Nel 1963, il ventiseienne Primo tornò a Silandro dove fu riaccolto nell’edificio del vecchio ospedale, divenuto nel frattempo ospizio per le persone sole ed ammalate. In seguito fu trasferito e ospitato nella nuova Casa di Riposo “S. Nikolaus von der Fluhe”, sempre a Silandro.

L’ospizio prima e poi la moderna Rsa divennero la sua casa dove ha vissuto per quasi sessant’anni, facendo sempre con diligenza e coscienza lavori leggeri come riassettare i letti per qualche ospite, accompagnandone alcuni in sala da pranzo spingendo la sedia a rotelle, ritirare o inviare la posta e piccoli pacchi all’Ufficio Postale, pulire l’entrata e le scale e anche la cappella.

Silandro era il suo paese e lui faceva parte integrante di tutta la comunità, specialmente di quella italiana. Frequentava la chiesa dei padri Cappuccini e si dilettava con grande orgoglio a suonare, ad orecchio, l’armonium durante il mese di maggio, quando tutte le sere veniva recitato il Rosario. Don Umberto, dalla fine degli anni sessanta a metà degli anni ottanta, sacerdote e responsabile della comunità italiana, fu il suo più grande amico. Voleva sinceramente bene a Primo e gli dedicava gran parte del suo tempo libero, portandolo a pranzo con lui, in gita e al bar, dopo la celebrazione della santa messa, con i giovani di Comunitas'67.

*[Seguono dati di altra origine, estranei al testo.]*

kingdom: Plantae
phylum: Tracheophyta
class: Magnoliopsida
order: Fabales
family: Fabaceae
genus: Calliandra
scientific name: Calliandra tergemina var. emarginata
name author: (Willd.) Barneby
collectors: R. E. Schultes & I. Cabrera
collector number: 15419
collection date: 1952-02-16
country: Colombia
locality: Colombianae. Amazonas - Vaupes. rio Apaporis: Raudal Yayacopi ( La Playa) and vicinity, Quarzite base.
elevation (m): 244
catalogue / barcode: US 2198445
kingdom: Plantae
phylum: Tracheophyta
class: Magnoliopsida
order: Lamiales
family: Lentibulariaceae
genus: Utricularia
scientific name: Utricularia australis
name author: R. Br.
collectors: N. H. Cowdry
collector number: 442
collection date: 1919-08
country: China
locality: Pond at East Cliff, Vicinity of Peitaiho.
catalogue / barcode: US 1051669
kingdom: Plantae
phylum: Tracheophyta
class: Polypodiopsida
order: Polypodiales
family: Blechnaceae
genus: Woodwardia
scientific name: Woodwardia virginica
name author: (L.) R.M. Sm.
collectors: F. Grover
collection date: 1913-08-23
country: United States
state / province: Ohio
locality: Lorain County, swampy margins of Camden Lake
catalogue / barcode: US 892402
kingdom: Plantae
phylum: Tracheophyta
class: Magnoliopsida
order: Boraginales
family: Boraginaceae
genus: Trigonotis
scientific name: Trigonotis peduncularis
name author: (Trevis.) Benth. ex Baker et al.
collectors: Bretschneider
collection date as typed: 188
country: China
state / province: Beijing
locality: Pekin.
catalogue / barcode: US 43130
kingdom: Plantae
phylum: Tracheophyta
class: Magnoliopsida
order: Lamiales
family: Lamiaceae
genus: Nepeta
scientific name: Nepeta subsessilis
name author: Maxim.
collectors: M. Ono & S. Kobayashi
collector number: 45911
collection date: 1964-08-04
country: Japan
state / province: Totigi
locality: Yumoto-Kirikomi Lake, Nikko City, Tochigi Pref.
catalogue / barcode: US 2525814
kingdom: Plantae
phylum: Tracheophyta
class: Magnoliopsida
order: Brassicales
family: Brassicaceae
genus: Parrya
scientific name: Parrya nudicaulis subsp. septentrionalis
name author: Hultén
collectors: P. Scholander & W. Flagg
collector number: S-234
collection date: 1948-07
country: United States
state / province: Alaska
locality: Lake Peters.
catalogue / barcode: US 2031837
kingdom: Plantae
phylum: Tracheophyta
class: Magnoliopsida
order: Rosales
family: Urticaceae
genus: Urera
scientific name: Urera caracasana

Primo Venosti, per la sua semplicità e stato davvero una persona importante per gli abitanti del capoluogo venostano , tutti lo salutavano volentieri e si fermavano con lui a scambiare ogni giorno due parole. Il personale della casa di riposo gli era affezionato e lo considerava uno di famiglia. Era impossibile non trovarlo di buon umore, disponibile, generoso, di buon cuore, a chi gli concedeva, ad esempio, un abito diceva sempre sorridendo «Siamo signori». Lo accompagnava una grande fede religiosa e spiritualità, e senza amarezza, confidava agli inquilini della casa di riposo: «In Paradiso potrò chiedere alla mia mamma perché le cose dovevano andare proprio così».